--- What you need to do ---
Set down every one of the lines below word for word, without changing anything.

Short-answer chart tasks
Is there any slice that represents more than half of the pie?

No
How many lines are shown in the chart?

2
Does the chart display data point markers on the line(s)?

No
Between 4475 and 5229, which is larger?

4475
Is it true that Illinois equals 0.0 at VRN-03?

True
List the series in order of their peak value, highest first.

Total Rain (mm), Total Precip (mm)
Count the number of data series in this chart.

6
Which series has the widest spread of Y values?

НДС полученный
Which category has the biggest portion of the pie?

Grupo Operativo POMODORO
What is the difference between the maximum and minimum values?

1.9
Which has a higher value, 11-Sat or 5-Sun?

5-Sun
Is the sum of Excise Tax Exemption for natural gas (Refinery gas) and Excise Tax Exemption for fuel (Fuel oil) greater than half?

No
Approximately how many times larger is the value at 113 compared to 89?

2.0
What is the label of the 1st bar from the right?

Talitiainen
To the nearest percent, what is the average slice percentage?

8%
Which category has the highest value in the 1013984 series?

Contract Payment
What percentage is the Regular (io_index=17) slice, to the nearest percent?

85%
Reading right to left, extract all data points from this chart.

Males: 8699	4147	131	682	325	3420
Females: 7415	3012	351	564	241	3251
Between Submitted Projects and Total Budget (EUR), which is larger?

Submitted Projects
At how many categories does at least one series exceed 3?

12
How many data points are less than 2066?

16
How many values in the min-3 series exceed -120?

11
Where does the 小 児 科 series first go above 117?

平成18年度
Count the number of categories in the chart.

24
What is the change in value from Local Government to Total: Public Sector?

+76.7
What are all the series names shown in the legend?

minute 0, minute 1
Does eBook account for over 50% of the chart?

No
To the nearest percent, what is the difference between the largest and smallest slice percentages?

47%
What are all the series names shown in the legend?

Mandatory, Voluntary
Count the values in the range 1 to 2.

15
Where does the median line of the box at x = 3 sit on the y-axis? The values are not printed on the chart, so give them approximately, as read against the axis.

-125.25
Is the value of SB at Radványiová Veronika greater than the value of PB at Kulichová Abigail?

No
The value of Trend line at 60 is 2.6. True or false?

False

--- Task response ---
Is there any slice that represents more than half of the pie?

No
How many lines are shown in the chart?

2
Does the chart display data point markers on the line(s)?

No
Between 4475 and 5229, which is larger?

4475
Is it true that Illinois equals 0.0 at VRN-03?

True
List the series in order of their peak value, highest first.

Total Rain (mm), Total Precip (mm)
Count the number of data series in this chart.

6
Which series has the widest spread of Y values?

НДС полученный
Which category has the biggest portion of the pie?

Grupo Operativo POMODORO
What is the difference between the maximum and minimum values?

1.9
Which has a higher value, 11-Sat or 5-Sun?

5-Sun
Is the sum of Excise Tax Exemption for natural gas (Refinery gas) and Excise Tax Exemption for fuel (Fuel oil) greater than half?

No
Approximately how many times larger is the value at 113 compared to 89?

2.0
What is the label of the 1st bar from the right?

Talitiainen
To the nearest percent, what is the average slice percentage?

8%
Which category has the highest value in the 1013984 series?

Contract Payment
What percentage is the Regular (io_index=17) slice, to the nearest percent?

85%
Reading right to left, extract all data points from this chart.

Males: 8699	4147	131	682	325	3420
Females: 7415	3012	351	564	241	3251
Between Submitted Projects and Total Budget (EUR), which is larger?

Submitted Projects
At how many categories does at least one series exceed 3?

12
How many data points are less than 2066?

16
How many values in the min-3 series exceed -120?

11
Where does the 小 児 科 series first go above 117?

平成18年度
Count the number of categories in the chart.

24
What is the change in value from Local Government to Total: Public Sector?

+76.7
What are all the series names shown in the legend?

minute 0, minute 1
Does eBook account for over 50% of the chart?

No
To the nearest percent, what is the difference between the largest and smallest slice percentages?

47%
What are all the series names shown in the legend?

Mandatory, Voluntary
Count the values in the range 1 to 2.

15
Where does the median line of the box at x = 3 sit on the y-axis? The values are not printed on the chart, so give them approximately, as read against the axis.

-125.25
Is the value of SB at Radványiová Veronika greater than the value of PB at Kulichová Abigail?

No
The value of Trend line at 60 is 2.6. True or false?

False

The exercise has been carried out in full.